The Oklahoma Education Association, which is the state's affiliate to the National Education Association, called off the statewide teacher strike for their members yesterday, ordering them to return to work on Monday. The teachers are demanding livable wages that will allow them to work only one job, the restoration of proper funding for the state's public schools (20% of which are so underfunded that they're reduced to using four-day school weeks) after decades of budget cuts thereto, and the elimination of state subsidies to the gas and oil industries that have been the direction the state government has consistently pointed the difference in taxpayer money to instead in recent decades. Exactly none of those demands had been agreed to by the state government as of the time that the OEA proclaimed that the teachers they supposedly represent must return to work on Monday. To that end, the teachers plan to continue the strike next week anyway.
They're right! The strike, which just concluded its second week, was organized by teachers themselves on social media.
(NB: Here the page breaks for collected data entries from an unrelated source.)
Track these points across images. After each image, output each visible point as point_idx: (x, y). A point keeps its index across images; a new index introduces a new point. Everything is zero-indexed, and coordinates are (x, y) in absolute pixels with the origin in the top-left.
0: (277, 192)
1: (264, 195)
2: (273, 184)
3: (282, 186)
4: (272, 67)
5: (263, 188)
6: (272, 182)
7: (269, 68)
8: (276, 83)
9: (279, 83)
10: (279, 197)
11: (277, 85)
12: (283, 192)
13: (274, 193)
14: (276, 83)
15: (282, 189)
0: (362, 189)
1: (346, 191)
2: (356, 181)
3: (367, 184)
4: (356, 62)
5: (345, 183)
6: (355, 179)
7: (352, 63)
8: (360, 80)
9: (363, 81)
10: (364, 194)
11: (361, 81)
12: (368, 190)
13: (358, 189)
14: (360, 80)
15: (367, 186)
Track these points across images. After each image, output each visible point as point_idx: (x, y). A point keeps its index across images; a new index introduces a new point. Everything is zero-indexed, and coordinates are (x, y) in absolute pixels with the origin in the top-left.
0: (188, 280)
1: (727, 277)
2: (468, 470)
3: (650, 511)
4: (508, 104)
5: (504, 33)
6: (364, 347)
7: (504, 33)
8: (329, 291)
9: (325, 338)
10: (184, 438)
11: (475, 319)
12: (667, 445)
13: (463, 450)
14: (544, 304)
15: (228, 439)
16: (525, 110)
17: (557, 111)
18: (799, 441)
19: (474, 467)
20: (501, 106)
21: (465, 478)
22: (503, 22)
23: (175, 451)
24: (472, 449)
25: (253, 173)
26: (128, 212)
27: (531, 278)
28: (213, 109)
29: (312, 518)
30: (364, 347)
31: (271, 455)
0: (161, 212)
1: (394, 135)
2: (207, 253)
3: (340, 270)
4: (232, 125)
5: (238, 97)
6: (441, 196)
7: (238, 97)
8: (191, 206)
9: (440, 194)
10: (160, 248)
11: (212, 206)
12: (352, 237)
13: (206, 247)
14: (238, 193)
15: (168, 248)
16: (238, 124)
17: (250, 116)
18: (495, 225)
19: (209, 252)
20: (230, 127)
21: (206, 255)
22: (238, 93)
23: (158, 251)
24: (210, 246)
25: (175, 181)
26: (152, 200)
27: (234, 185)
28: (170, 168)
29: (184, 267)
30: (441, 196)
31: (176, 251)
It is hence rightly understood as their thing to call off, not that of the OEA, which has done nothing but try to contain this outpouring of anger and end it by any means possible as quickly as possible.The militant mood of teachers was spelled on the signs they were carrying Friday, including, “OEA doesn’t speak for me,” “The movement didn’t start with the OEA and won’t end with the OEA,” and “We’re not leaving.” Outside and inside the capitol, teachers held impromptu meetings to discuss how to sustain their walkout next week.
“The unions don’t want a popular outcry and they are trying to sabotage this struggle,” Misty, a young teacher from the Oklahoma City area, told the World Socialist Web Site. “Teachers in Louisiana and other states are looking for a way to fight, and they should be brought into this. The unions and the media don’t want teachers in the rest of the country to know about our fight in Oklahoma, and they don’t want us to know what is happening across the US.”
Seriously, do unions EVER do anything to support the interests of the workers they supposedly represent anymore? Right now, I'm pretty embarrassed to belong to the NEA.